> [Try it]:
Of the entries below, return exactly those lines that fall between the one containing "- CSS，解析CSS会产生CSS规则树。" and the one containing "- Rendering Tree", the two end lines included.

[Raw data Boundary: Start]

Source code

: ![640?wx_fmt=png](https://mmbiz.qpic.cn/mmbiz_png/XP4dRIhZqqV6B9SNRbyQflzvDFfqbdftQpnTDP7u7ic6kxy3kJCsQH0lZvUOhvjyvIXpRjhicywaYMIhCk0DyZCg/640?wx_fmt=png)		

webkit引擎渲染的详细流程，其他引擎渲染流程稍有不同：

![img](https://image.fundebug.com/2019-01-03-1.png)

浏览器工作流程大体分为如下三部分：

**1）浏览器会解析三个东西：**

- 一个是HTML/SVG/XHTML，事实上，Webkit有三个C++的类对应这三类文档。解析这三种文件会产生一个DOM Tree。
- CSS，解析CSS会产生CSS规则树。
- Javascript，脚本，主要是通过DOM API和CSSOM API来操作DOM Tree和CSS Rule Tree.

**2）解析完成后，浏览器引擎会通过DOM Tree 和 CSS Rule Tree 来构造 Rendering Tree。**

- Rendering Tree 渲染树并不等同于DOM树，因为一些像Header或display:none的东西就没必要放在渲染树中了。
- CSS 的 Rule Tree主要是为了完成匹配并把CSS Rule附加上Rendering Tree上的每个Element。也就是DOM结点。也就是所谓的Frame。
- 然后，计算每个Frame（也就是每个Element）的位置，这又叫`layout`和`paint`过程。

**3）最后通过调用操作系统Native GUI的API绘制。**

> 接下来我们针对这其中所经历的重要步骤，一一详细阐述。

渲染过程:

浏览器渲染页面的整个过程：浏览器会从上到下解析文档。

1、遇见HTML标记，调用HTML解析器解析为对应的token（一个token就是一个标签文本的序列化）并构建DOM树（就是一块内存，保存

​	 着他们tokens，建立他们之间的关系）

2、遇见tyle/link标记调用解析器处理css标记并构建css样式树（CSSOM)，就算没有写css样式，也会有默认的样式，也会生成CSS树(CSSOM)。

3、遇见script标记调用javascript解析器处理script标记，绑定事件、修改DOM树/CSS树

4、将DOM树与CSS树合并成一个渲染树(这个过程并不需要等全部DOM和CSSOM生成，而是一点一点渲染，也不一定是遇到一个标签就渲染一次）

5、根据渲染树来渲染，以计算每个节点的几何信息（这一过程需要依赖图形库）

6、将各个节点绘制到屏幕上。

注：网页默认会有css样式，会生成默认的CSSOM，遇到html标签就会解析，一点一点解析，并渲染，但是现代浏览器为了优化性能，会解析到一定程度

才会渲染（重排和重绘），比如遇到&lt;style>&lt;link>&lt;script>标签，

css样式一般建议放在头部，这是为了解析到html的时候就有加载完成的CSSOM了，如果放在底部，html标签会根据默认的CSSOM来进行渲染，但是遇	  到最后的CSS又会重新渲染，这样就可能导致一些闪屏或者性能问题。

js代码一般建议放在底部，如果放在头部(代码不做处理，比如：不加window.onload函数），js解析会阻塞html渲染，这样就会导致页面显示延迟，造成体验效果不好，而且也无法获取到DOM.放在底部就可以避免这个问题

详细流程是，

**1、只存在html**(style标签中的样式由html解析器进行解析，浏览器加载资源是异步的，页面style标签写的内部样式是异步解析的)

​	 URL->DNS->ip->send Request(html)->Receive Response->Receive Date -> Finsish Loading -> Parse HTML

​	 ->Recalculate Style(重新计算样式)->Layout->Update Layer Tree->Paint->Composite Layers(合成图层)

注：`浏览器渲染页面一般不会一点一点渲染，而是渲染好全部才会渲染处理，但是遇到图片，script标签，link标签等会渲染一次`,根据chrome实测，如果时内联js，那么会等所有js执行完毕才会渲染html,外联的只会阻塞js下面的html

[Raw data Boundary: End]

> [Result]:
- CSS，解析CSS会产生CSS规则树。
- Javascript，脚本，主要是通过DOM API和CSSOM API来操作DOM Tree和CSS Rule Tree.

**2）解析完成后，浏览器引擎会通过DOM Tree 和 CSS Rule Tree 来构造 Rendering Tree。**

- Rendering Tree 渲染树并不等同于DOM树，因为一些像Header或display:none的东西就没必要放在渲染树中了。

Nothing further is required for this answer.